Segment Start: RECORD EXCERPTS
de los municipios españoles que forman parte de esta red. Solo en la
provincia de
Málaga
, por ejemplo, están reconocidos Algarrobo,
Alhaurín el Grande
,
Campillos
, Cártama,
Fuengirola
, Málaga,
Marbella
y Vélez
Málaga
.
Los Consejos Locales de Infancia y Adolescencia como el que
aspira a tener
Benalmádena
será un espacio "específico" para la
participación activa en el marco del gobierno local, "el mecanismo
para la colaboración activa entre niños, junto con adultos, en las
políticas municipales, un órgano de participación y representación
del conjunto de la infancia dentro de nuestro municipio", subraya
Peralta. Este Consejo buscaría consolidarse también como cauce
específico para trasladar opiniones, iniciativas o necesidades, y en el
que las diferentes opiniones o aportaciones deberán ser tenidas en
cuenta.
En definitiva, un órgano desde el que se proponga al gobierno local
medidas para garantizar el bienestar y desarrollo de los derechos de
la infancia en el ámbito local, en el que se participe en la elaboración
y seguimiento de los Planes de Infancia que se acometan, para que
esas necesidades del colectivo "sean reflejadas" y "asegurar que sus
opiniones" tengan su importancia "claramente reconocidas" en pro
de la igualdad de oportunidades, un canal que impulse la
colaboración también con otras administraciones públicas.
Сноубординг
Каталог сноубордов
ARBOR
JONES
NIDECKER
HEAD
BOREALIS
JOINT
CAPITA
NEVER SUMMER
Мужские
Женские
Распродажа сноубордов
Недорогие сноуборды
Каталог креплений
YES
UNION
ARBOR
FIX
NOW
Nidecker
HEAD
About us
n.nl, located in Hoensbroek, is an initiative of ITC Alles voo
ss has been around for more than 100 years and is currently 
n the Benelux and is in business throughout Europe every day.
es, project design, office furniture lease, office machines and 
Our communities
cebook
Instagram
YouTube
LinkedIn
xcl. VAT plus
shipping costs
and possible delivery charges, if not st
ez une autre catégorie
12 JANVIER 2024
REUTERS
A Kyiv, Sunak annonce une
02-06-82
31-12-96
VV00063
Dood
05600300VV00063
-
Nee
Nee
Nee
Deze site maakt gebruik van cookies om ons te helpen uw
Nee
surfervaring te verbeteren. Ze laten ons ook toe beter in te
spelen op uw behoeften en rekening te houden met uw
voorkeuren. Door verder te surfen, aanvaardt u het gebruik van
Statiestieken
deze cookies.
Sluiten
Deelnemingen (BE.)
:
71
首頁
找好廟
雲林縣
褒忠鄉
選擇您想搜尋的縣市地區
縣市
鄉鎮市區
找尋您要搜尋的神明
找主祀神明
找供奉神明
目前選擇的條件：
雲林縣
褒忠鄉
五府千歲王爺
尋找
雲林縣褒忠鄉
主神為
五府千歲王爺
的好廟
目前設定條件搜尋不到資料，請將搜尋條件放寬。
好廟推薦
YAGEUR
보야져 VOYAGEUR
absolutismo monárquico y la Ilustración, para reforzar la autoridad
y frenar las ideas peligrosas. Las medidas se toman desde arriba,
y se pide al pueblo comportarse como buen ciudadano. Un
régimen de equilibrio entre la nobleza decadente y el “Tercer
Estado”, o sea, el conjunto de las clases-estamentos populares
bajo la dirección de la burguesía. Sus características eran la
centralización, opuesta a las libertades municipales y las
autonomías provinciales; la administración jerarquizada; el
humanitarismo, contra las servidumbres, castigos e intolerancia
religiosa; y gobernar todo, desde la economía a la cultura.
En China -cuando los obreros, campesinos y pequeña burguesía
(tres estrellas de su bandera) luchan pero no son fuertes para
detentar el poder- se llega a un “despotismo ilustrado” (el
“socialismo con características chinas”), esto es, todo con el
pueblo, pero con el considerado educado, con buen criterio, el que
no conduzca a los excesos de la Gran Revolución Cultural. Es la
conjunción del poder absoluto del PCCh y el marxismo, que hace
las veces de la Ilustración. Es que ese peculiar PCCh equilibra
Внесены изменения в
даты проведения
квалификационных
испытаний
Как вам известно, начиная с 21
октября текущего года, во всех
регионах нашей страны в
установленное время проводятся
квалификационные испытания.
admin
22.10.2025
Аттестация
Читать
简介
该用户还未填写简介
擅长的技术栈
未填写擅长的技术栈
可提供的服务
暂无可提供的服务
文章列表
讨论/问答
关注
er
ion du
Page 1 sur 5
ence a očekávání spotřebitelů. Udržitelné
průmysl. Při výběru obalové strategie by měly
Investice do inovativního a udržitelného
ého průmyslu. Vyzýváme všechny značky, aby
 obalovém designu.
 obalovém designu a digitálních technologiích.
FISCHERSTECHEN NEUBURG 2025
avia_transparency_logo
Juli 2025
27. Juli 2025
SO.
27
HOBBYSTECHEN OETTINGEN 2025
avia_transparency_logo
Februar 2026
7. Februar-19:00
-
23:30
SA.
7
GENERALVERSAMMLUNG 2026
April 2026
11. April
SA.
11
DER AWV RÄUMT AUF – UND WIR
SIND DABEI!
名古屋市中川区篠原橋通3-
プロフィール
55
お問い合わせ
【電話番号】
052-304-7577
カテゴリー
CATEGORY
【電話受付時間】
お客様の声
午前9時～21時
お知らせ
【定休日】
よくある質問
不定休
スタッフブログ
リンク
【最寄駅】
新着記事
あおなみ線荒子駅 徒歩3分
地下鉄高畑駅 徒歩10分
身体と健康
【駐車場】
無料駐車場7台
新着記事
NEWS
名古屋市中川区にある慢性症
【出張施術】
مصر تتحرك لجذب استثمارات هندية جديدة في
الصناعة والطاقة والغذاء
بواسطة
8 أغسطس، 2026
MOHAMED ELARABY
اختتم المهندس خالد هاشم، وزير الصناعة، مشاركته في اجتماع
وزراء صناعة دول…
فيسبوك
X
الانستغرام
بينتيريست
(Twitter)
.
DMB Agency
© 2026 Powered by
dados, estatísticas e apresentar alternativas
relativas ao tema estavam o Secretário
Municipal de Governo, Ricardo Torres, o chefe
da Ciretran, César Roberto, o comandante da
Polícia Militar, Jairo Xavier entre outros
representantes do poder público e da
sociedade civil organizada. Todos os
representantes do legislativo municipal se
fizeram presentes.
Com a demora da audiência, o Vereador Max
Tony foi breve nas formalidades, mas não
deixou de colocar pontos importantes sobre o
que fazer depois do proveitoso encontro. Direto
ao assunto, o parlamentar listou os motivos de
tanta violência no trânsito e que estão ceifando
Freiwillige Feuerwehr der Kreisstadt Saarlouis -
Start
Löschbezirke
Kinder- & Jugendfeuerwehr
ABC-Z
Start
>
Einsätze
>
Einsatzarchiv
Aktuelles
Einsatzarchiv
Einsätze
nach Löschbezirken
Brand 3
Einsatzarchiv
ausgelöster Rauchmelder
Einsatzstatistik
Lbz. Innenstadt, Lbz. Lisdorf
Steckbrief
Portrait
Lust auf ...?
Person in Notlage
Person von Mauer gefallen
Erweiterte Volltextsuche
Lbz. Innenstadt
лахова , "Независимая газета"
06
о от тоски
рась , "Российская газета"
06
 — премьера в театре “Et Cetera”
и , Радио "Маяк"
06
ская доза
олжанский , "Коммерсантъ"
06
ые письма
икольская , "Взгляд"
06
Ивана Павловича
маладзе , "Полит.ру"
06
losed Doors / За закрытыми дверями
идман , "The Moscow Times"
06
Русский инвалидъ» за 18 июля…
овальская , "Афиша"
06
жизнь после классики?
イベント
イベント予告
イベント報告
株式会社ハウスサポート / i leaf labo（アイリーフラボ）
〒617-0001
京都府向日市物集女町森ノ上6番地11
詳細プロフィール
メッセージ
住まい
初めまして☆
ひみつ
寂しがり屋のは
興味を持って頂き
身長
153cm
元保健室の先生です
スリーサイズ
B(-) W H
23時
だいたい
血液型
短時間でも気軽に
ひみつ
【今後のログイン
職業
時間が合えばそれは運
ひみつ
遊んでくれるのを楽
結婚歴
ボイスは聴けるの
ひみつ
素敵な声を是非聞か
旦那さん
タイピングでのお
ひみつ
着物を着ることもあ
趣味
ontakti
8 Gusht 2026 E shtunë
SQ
Segment End: RECORD EXCERPTS
● **TASK TO CARRY OUT**
Using the entries above, extract exactly the span from the line with "representantes do poder público e da" to the line with "deixou de colocar pontos importantes sobre o", both lines included; leave out everything else.

● **WRITTEN ANSWER**
representantes do poder público e da
sociedade civil organizada. Todos os
representantes do legislativo municipal se
fizeram presentes.
Com a demora da audiência, o Vereador Max
Tony foi breve nas formalidades, mas não
deixou de colocar pontos importantes sobre o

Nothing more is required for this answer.